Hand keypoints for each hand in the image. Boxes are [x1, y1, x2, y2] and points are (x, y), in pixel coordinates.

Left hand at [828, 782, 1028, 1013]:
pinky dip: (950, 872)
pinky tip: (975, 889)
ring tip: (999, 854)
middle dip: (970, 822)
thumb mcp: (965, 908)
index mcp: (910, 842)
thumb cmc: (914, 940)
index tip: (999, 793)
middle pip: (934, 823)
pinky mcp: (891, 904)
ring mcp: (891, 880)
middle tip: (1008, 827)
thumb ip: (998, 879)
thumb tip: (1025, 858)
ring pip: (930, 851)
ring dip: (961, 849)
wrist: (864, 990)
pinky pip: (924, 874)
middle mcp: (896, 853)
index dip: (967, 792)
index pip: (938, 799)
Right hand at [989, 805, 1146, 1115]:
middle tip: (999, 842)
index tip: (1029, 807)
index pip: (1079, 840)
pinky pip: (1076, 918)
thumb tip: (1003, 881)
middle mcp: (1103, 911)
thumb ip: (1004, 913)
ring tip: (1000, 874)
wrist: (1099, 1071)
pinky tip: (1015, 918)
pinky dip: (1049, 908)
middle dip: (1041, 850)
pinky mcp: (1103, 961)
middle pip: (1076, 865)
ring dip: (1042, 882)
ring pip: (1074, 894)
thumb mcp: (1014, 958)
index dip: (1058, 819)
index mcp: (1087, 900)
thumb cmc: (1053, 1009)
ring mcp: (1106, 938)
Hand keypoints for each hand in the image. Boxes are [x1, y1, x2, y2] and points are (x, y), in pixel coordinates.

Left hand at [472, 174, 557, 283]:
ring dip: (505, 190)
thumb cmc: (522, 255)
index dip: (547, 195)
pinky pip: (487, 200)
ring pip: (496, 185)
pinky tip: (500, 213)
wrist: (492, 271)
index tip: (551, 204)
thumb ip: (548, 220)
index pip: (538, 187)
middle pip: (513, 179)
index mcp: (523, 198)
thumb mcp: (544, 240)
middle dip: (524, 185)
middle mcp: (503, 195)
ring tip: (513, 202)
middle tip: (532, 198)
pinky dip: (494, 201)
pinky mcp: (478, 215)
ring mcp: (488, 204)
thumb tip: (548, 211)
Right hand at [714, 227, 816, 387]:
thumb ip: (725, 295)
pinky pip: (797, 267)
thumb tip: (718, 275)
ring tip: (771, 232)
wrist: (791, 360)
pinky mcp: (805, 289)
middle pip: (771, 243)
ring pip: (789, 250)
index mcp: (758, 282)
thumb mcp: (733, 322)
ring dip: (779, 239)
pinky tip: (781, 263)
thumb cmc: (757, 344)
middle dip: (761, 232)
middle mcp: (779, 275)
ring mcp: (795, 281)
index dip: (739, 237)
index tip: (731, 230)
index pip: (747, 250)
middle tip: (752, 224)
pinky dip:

.....

> ASSIGNMENT: Copy out the whole listing exactly.

> WRITTEN RESPONSE:
Hand keypoints for each hand in the image. Boxes are [x1, y1, x2, y2] and points are (x, y), in pixel coordinates.

Left hand at [828, 782, 1028, 1013]:
pinky dip: (950, 872)
pinky tip: (975, 889)
ring tip: (999, 854)
middle dip: (970, 822)
thumb mcp: (965, 908)
index mcp: (910, 842)
thumb cmc: (914, 940)
index tip: (999, 793)
middle pip: (934, 823)
pinky mcp: (891, 904)
ring mcp: (891, 880)
middle tip: (1008, 827)
thumb ip: (998, 879)
thumb tip: (1025, 858)
ring pip: (930, 851)
ring dip: (961, 849)
wrist: (864, 990)
pinky pip: (924, 874)
middle mcp: (896, 853)
index dip: (967, 792)
index pip: (938, 799)
Right hand at [989, 805, 1146, 1115]:
middle tip: (999, 842)
index tip: (1029, 807)
index pip: (1079, 840)
pinky pip: (1076, 918)
thumb tip: (1003, 881)
middle mcp: (1103, 911)
thumb ip: (1004, 913)
ring tip: (1000, 874)
wrist: (1099, 1071)
pinky tip: (1015, 918)
pinky dip: (1049, 908)
middle dip: (1041, 850)
pinky mcp: (1103, 961)
middle pip: (1076, 865)
ring dip: (1042, 882)
ring pip: (1074, 894)
thumb mcp: (1014, 958)
index dip: (1058, 819)
index mcp: (1087, 900)
thumb cmc: (1053, 1009)
ring mcp: (1106, 938)
Hand keypoints for each hand in the image. Boxes are [x1, y1, x2, y2] and points are (x, y), in pixel coordinates.

Left hand at [472, 174, 557, 283]:
ring dip: (505, 190)
thumb cmc: (522, 255)
index dip: (547, 195)
pinky pip: (487, 200)
ring pip: (496, 185)
pinky tip: (500, 213)
wrist: (492, 271)
index tip: (551, 204)
thumb ip: (548, 220)
index pip: (538, 187)
middle pip: (513, 179)
index mcp: (523, 198)
thumb mcp: (544, 240)
middle dip: (524, 185)
middle mcp: (503, 195)
ring tip: (513, 202)
middle tip: (532, 198)
pinky dip: (494, 201)
pinky mcp: (478, 215)
ring mcp: (488, 204)
thumb tip: (548, 211)
Right hand at [714, 227, 816, 387]:
thumb ip: (725, 295)
pinky pip: (797, 267)
thumb tip: (718, 275)
ring tip: (771, 232)
wrist: (791, 360)
pinky mcp: (805, 289)
middle pip: (771, 243)
ring pip: (789, 250)
index mcp: (758, 282)
thumb mcp: (733, 322)
ring dip: (779, 239)
pinky tip: (781, 263)
thumb cmc: (757, 344)
middle dip: (761, 232)
middle mcp: (779, 275)
ring mcp: (795, 281)
index dip: (739, 237)
index tip: (731, 230)
index pip: (747, 250)
middle tip: (752, 224)
pinky dip:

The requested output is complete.